= Exercise goal =
Tell how many lines of the data below have the string "down" in them. Say nothing more.

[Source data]
::::

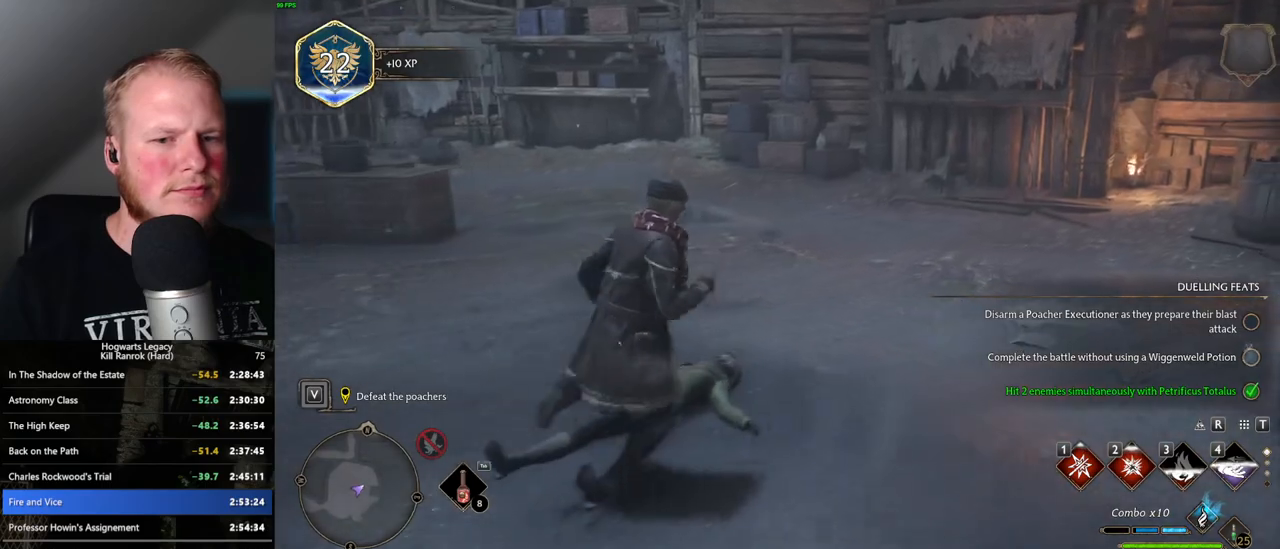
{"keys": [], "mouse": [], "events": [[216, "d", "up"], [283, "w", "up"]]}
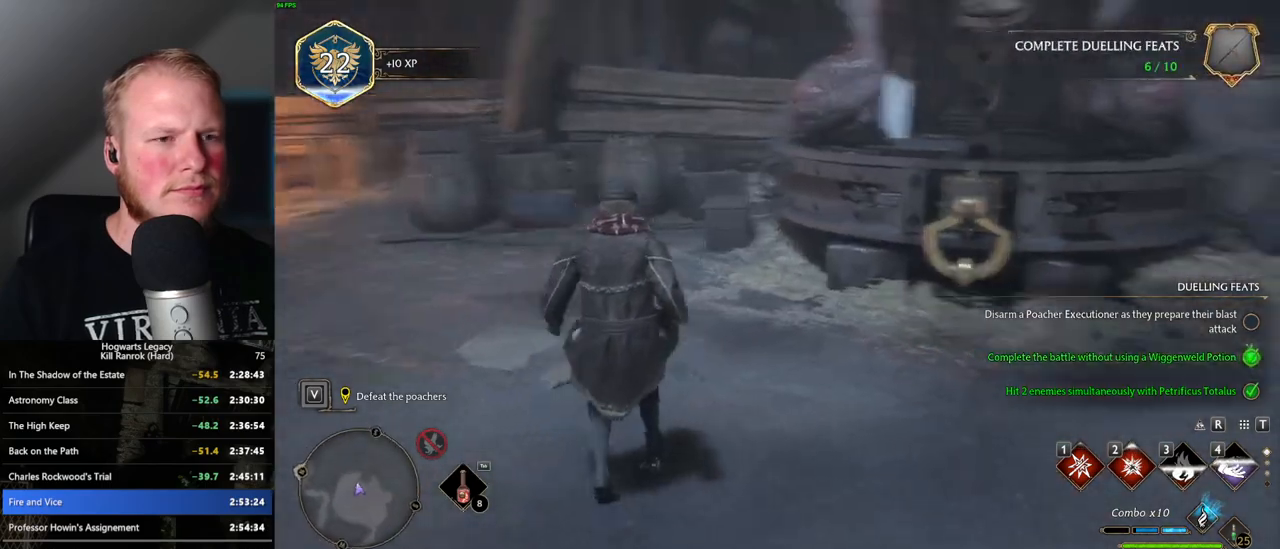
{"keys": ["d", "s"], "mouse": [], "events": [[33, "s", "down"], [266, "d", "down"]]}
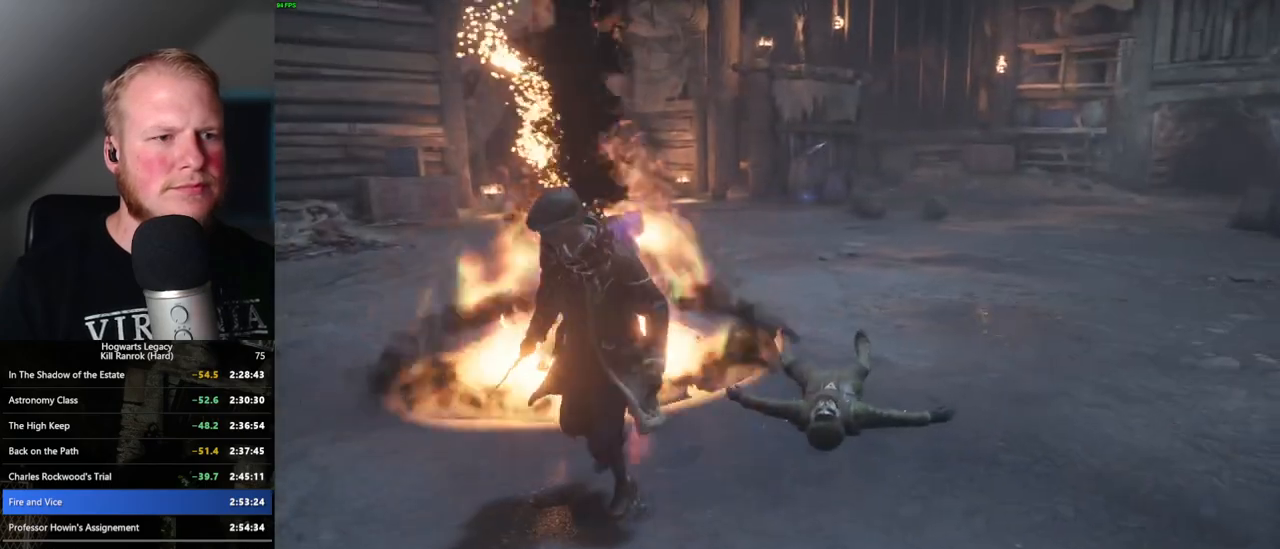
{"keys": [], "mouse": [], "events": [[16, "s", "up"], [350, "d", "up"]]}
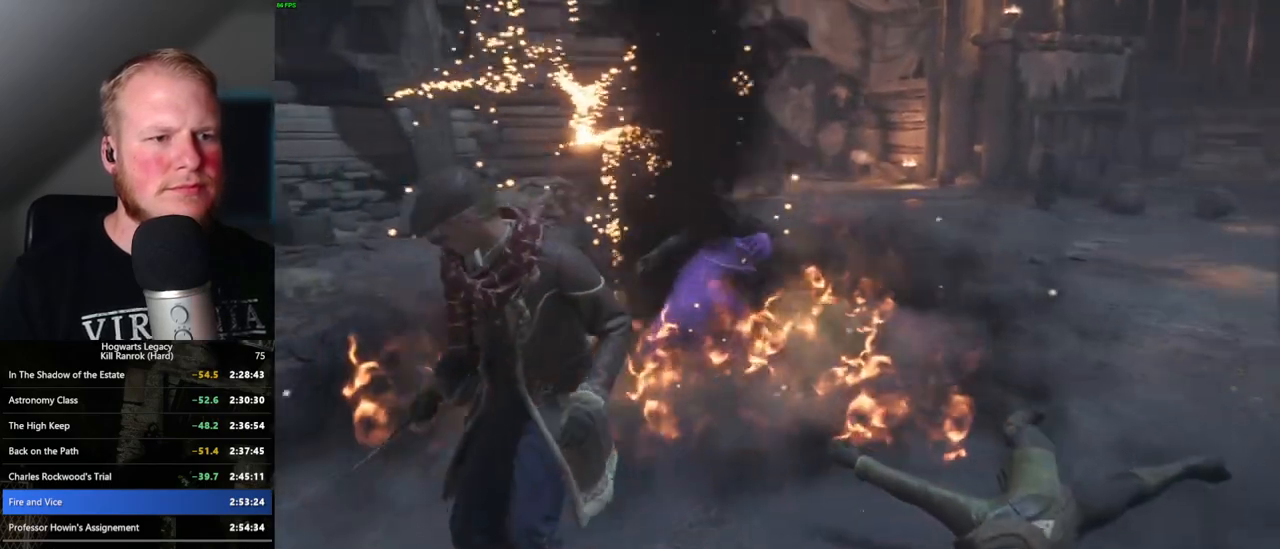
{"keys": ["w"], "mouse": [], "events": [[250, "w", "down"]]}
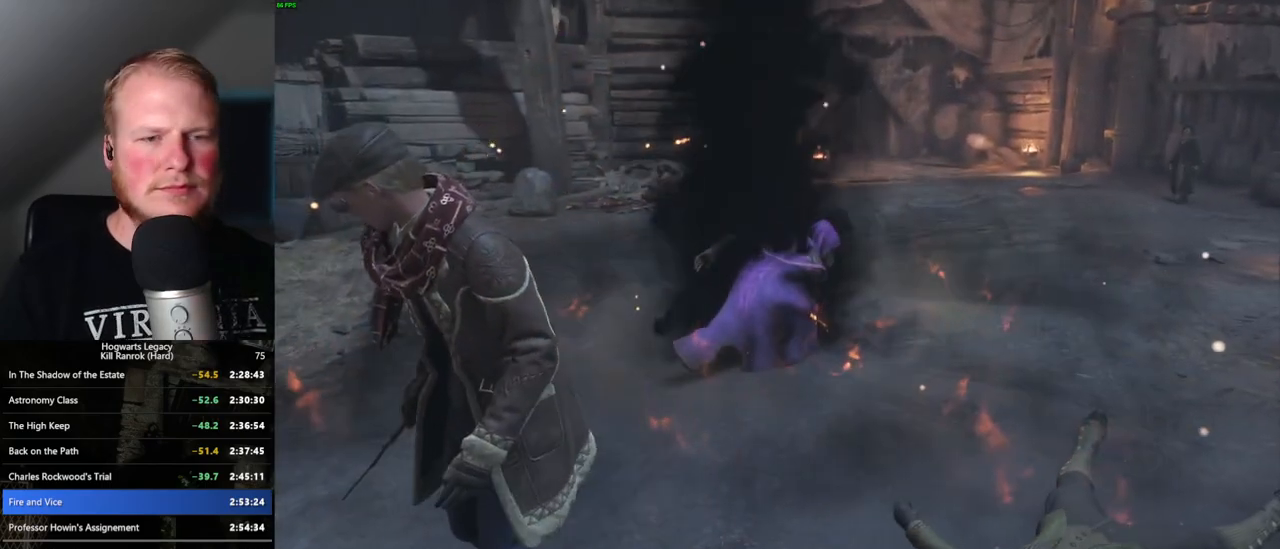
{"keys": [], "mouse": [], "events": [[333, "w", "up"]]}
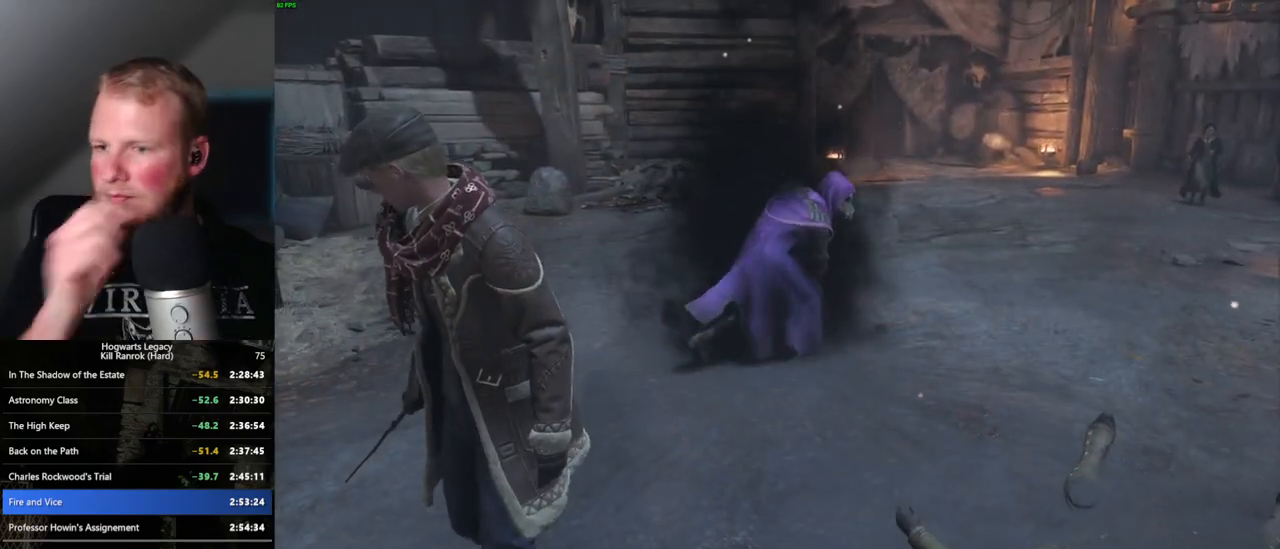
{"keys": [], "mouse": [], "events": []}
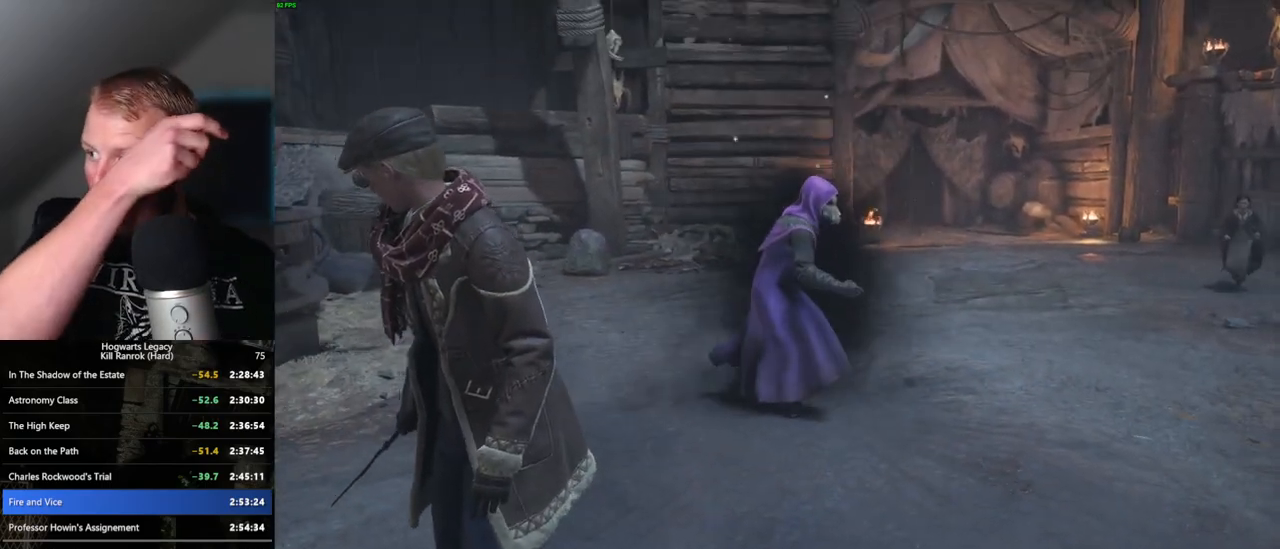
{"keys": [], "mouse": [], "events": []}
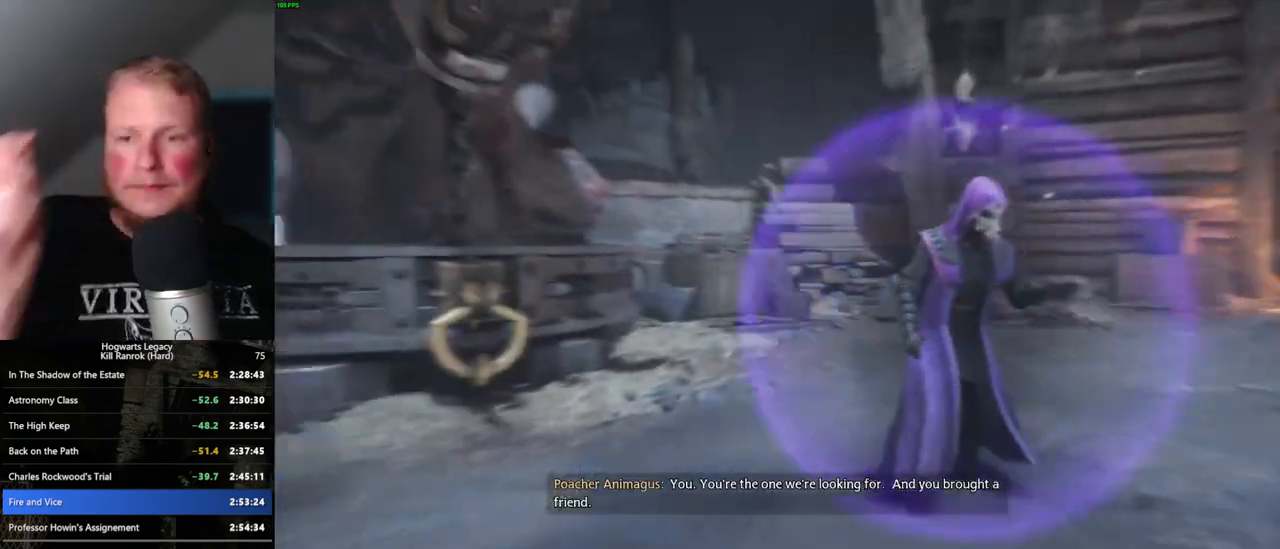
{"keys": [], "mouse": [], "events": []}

::::

= Problem solution =
2